» **Records**:

>>>>>

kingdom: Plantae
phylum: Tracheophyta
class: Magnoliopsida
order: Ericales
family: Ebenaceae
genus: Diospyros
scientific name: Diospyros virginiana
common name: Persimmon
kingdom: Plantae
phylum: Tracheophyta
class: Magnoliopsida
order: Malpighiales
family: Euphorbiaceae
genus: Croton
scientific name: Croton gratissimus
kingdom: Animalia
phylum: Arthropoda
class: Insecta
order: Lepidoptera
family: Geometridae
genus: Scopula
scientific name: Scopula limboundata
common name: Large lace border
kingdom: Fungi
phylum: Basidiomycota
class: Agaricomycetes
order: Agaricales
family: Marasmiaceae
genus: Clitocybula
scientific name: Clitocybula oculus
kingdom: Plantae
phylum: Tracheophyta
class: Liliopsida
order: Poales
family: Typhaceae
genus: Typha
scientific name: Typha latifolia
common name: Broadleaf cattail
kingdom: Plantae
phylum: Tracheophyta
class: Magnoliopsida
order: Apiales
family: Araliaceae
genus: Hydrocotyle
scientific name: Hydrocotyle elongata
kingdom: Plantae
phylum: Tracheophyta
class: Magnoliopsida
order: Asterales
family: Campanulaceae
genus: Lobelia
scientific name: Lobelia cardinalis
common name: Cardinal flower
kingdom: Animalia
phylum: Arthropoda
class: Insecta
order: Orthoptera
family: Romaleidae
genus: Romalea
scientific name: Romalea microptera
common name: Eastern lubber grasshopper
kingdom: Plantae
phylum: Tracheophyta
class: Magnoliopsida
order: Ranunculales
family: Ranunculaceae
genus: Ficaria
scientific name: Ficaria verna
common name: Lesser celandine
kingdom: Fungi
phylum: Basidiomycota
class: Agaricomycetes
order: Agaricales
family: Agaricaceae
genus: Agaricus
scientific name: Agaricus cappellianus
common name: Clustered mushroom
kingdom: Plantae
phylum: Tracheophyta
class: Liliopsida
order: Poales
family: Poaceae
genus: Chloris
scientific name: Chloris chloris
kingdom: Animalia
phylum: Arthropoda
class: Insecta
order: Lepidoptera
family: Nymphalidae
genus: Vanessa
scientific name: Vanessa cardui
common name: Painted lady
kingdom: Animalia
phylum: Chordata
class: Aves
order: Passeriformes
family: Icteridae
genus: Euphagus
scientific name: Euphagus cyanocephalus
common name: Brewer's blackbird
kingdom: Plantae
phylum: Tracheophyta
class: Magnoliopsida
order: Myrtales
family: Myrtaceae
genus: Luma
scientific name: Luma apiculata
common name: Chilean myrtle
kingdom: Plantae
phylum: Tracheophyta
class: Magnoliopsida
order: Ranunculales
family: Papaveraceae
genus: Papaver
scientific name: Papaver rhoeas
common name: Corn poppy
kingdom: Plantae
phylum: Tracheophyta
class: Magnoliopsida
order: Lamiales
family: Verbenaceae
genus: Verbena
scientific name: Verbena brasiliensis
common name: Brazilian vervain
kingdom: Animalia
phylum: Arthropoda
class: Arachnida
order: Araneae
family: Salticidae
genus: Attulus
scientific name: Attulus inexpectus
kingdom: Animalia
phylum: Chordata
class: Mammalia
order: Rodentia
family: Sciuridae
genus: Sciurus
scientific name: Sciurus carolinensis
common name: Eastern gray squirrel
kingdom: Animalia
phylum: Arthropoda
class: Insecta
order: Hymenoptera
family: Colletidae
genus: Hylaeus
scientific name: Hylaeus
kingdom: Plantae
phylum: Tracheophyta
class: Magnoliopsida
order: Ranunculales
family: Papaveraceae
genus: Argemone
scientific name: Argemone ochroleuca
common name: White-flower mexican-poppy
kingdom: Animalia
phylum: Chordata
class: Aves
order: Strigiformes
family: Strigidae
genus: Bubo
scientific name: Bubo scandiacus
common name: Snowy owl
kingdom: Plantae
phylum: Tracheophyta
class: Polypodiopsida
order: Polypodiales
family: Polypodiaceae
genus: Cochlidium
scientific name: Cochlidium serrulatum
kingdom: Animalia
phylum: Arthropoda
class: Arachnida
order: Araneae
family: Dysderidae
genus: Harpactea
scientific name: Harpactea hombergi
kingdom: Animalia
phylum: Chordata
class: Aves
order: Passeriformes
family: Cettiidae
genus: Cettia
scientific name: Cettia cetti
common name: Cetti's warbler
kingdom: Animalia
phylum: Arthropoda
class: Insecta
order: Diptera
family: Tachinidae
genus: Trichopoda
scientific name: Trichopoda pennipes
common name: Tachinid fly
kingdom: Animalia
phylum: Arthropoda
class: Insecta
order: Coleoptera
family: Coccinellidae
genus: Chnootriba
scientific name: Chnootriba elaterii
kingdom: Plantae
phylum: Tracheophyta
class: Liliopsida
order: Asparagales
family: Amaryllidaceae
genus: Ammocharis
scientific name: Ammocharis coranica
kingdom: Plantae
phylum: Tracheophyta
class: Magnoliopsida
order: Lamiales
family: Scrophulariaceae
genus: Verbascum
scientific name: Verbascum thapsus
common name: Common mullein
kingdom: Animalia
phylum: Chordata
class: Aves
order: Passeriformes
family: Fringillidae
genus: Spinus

<<<<<

» **Stated problem**:
Give the data from the line with "family: Typhaceae" up to and including the line with "family: Campanulaceae" as a two-column CSV headed field and value. Use one row per line, put each entry in its own quoted field, and turn any line breaks into spaces.

» **The reply**:
field,value
"family:","Typhaceae"
"genus:","Typha"
"scientific name:","Typha latifolia"
"common name:","Broadleaf cattail"
"kingdom:","Plantae"
"phylum:","Tracheophyta"
"class:","Magnoliopsida"
"order:","Apiales"
"family:","Araliaceae"
"genus:","Hydrocotyle"
"scientific name:","Hydrocotyle elongata"
"kingdom:","Plantae"
"phylum:","Tracheophyta"
"class:","Magnoliopsida"
"order:","Asterales"
"family:","Campanulaceae"